How about stick-on, battery powered LED lights? 3 for £1 at pound shop.


----------



## Swain86 (Jan 23, 2011)

jools said:


> How about stick-on, battery powered LED lights? 3 for £1 at pound shop.


I havent yet used them but thats what i am planning for my viv


----------



## Soulwax (Jan 6, 2009)

I have tiles with a heat mat underneath, works great. Sometimes I just put my hand on them to feel the lovely warmth...


----------



## Spikebrit (Oct 23, 2006)

Recluso said:


> The other thing, can anyone recommend a small bulb (or other type of lighting) that could be used to provide some daylight lighting in a 24in viv? Don't want lots of UV output or a particularly hot light, but something to cast a bit more light in.There's so many different types of light that it gets confusing!


a standard low wattage household light bulb. I use these to heat all my vivs as well. reptile specific ones are just household bulbs repackaged. 

Alternativly as said, the led £1 sitck on lights are graet, you just have to manually turn them on. Unless you get mains powered ones. 

Jay


----------



## Jeffers3 (May 18, 2010)

dorian said:


> I've just moved to laminated vinyl tiles, and they're perfect! It takes a while to heat, but that's kinda good - if you turn the heat mat off to get ot night time temps, when they turn back on in the morning, it's a gradual warming up, more like in the wild. Also very easy to clean, simply wipe every now and then and you're sorted.

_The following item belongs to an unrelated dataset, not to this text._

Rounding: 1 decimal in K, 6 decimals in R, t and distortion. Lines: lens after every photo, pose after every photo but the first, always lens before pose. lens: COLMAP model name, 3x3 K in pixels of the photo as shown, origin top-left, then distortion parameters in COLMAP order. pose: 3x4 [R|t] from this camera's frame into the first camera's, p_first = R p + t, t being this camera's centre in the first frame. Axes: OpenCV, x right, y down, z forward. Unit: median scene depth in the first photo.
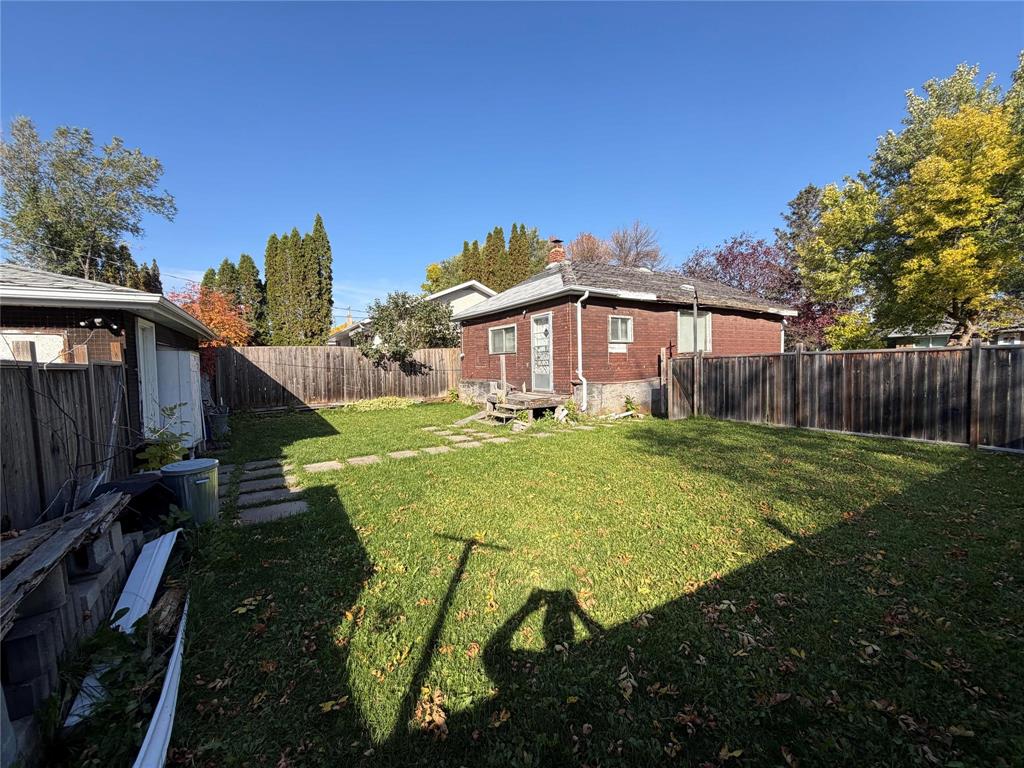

I'd be wary of vinyl tiles over a heatmat. Vinyl materials contain volatile components, which could be released when heated. In an enclosed space, this could be a problem. It's not unlike the well-publicised problems with cling film in microwaves, except worse.


----------



## Recluso (Dec 3, 2010)

Could you use a low wattage energy bulb? The reason I ask this is that energy bulbs gradually get brighter over time which perhaps could simulate daytime a bit better?


----------